Clientela envolvida e saudosa
Apesar da identidade visual, constituída por grandes pedras, ser o cartão de visitas, o gerente filho de Julinda afirma que o nome do espaço não foi estratégico.
“Como meu tio queria uma estética diferente da que tínhamos nas casas da época, mandou minha mãe comprar essas pedras para colocar na fachada. Um dia, o cantor de uma banda pediu para abrirem o portão da casa de pedra. Ali, tudo fez sentido. Já estava na boca das pessoas”, conta.
O sambista responsável é o aposentado Josué Nascimento, 66, mais conhecido como Boy, vocalista e compositor da banda Pintura na Tela. O grupo foi um dos primeiros a se apresentar no estabelecimento.

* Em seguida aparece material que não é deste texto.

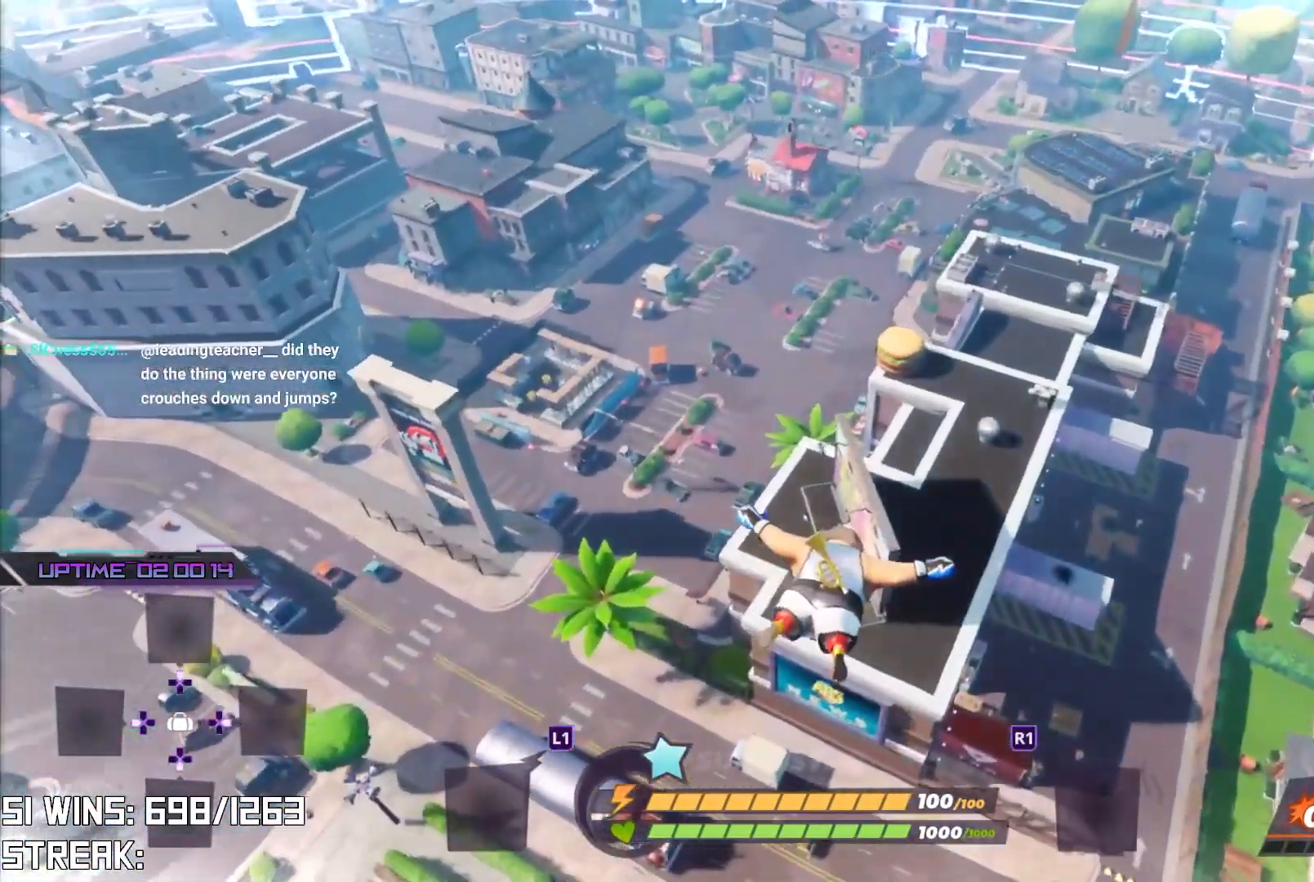
{"buttons": [], "left_stick": "up-right", "right_stick": "center", "events": []}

“Grandes bandas tocaram nesse espaço. Então, nós músicos, respeitamos muito o chão desse lugar. No início, Julinda escolhia a dedo as bandas, com muita exigência, ela tinha um ouvido afiado. Eu sou muito grato por ter passado por lá.”
Boy faz parte de uma das classes que mais sofreram com a pandemia, os artistas. Mesmo aposentado, o músico afirma ser um período difícil para quem vive das artes.
“Ninguém imaginava que passaríamos por um momento como esse. Infelizmente, há muitos colegas que passaram apertos por conta da falta dos eventos. E por mais esperançoso que eu esteja, não consigo pensar quando esses eventos retornarão”, desabafa.
A freguesia também está com saudades da Casa de Pedra. Para o marinheiro Edmilson Cardoso, 42, um dos primeiros clientes, o espaço vai além de uma referência apenas do bairro Garcia.
“Não tem como falar de samba em Salvador e não lembrar da Casa de Pedra. Não só pela música, mas também pelos amigos que a gente acaba fazendo ali. É um espaço de encontros e reencontros”, diz.
Além de considerar a música boa, ele tece também elogios ao atendimento. “O cliente é tratado como um parceiro, a gente consegue sentir isso desde a hora que pede a cerveja, que para mim, é a mais gelada da cidade. Neste momento não tem como não sentirmos saudades”, declara Cardoso.
Já a empresária Mônica Conceição, 39, destaca a musicalidade como um dos pontos altos da casa. “Apesar de ser um local pequeno para a quantidade de pessoas que frequentam, o samba de mesa é uma delícia e a galera que vai sempre se reencontra. Tem tempo que não consigo curtir; matei a saudade em janeiro deste ano. Quem gosta de um bom samba sabe que vai encontrar no final de linha do Garcia”, recomenda.